On 12 Jul 2010, at 15:34, Derek Wueppelmann wrote:
On Sat, 2010-07-10 at 13:37 -0400, Alejandro Imass wrote:
If in a Catalyst::Component, say an extension of Catalyst::Model, the
attributes of my instance are also per-request. In other words if I
do
$self->yuca($c->stash->{yuca}) in ACCEPT_CONTEXT and return $self,
will $self->yuca in the Model _instance_ in a separate memory space
for this request?
No.
Each process is in a separate memory space if you're using FCGI or
mod_perl or something, but it's not entirely certain (if you use
Catalyst::Engine::PSGI and Corona (for example) then multiple requests
can be in-flight and sharing the same logicial memory space
application (they just have different instances of the request context).
However doing what you suggest above will work for FCGI/mod_perl (or
generally anything forked), although it's a bit icky - the instance of
your Model lasts forever, and so bashing some of the instance data in
each request works..
I would however you return an entirely new instance constructed in
ACCEPT_CONTEXT, or use Catalyst::Component::InstancePerContext if
you'd like the instance you build to be scoped to the request.

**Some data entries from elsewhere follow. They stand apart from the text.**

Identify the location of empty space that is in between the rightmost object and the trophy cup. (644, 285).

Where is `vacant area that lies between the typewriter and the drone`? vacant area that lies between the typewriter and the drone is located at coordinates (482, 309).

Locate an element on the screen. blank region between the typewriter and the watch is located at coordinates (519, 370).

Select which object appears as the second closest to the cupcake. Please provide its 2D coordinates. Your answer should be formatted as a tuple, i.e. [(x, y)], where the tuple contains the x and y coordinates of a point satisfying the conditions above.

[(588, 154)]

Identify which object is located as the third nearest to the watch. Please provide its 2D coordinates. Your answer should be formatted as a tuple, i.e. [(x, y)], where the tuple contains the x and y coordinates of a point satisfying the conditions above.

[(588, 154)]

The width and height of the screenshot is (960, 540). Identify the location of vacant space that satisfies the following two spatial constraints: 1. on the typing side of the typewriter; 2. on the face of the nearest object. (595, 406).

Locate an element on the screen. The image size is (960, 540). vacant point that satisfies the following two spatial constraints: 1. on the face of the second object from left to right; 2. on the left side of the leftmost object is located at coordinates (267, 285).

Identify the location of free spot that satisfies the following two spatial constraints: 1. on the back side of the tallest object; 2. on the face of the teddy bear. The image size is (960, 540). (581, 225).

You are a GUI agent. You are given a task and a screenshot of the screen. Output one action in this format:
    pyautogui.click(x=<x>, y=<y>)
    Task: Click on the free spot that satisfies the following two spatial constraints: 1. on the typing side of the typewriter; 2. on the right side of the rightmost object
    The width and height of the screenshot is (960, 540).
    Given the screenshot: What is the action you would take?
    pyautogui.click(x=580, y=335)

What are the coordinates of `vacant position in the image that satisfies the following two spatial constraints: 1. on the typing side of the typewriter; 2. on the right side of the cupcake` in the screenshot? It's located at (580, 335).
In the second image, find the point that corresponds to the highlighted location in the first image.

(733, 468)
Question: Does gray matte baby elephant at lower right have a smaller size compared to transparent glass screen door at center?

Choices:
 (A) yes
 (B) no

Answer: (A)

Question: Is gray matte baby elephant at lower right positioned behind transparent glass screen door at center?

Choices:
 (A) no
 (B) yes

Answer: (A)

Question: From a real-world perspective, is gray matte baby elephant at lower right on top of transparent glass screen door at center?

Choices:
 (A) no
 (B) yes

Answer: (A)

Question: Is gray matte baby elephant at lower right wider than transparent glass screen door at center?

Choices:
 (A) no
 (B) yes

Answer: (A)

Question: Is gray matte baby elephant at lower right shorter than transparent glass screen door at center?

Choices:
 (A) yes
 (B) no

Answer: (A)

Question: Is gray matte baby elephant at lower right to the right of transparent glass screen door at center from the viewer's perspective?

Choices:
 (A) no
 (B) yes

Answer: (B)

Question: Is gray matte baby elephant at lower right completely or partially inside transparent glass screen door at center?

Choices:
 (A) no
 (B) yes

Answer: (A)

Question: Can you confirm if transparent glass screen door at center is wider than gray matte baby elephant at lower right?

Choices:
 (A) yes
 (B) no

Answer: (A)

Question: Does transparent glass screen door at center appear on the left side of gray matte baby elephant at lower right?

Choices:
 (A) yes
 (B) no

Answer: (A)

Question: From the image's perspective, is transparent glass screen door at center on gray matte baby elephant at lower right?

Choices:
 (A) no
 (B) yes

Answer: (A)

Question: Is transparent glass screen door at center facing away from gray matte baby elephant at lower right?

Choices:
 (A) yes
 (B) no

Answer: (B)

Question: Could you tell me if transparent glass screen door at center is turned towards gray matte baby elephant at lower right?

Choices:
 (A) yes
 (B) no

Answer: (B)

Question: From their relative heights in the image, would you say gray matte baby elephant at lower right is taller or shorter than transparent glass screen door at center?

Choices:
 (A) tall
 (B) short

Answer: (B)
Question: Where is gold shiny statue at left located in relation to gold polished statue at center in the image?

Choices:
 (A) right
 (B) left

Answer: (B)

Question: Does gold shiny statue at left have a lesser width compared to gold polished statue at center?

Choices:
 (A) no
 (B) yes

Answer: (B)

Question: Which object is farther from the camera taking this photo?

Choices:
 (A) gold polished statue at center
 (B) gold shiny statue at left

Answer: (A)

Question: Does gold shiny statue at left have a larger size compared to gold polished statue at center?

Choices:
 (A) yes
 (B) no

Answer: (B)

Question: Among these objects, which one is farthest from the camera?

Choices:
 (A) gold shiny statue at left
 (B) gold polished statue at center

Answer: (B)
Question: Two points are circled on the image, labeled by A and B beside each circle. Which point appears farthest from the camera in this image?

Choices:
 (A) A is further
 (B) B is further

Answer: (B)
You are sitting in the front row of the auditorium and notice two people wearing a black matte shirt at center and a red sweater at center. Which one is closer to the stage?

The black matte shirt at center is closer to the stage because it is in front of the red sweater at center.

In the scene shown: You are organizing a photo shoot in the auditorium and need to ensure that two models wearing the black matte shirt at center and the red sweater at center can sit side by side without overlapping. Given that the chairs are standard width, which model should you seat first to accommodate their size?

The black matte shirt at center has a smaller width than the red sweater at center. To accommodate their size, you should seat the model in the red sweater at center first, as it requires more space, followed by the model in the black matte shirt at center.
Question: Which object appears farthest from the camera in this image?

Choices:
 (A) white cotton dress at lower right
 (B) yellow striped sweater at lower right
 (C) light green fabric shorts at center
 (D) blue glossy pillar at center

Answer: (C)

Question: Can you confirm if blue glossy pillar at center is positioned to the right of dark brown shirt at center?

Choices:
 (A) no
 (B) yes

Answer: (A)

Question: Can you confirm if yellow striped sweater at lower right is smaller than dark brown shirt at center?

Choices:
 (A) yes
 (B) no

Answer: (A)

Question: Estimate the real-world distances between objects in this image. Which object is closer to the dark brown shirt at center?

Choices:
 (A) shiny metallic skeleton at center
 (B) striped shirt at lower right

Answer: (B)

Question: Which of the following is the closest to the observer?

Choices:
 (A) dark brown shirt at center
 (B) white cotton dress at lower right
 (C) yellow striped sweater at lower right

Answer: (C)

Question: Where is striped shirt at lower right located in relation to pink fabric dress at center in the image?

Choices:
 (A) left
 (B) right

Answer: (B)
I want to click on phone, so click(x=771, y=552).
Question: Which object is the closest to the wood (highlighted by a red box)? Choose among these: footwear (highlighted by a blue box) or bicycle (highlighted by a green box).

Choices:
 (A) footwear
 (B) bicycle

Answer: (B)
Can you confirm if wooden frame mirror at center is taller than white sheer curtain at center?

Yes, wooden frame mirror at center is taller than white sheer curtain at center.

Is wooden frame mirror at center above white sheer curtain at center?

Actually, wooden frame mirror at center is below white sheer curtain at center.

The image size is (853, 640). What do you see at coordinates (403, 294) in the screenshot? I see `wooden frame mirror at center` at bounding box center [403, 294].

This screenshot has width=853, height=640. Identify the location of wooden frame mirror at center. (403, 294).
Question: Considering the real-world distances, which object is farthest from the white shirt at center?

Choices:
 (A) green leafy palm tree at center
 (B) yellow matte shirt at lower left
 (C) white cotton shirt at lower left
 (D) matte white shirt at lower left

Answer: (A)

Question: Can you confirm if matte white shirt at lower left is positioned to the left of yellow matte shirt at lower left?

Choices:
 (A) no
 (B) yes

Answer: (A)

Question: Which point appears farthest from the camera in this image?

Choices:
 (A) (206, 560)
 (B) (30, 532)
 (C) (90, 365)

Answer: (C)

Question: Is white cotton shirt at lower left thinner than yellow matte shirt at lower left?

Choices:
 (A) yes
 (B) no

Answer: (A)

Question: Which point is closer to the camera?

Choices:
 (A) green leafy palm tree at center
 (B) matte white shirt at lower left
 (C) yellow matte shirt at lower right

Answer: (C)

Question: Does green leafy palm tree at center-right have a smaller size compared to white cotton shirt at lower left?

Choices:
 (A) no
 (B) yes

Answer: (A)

I would suspect that a Catalyst::Controller instance
is paired with a single Model instance for a specific request....
No.
Nothing implies that controllers own models - they're entirely
independent (and there can be many controllers and many models
involved in processing a request).
but
I'm afraid that being an _instance_ instead of a class, the
attributes
may get overriden by a second request that could be running in a
parallel process or thread, say in mod_perl running on Apache prefork
or worker (threads). Then again, I guess I'm answering myself as one
request will run in one process or thread and the data segment is
protected by the underlying OS, so I see no way a second request can
override the attributes of a model instance.
But you're correct here.
From my understanding when you make a request to the system all the
variable and objects are localized to the scope of that request.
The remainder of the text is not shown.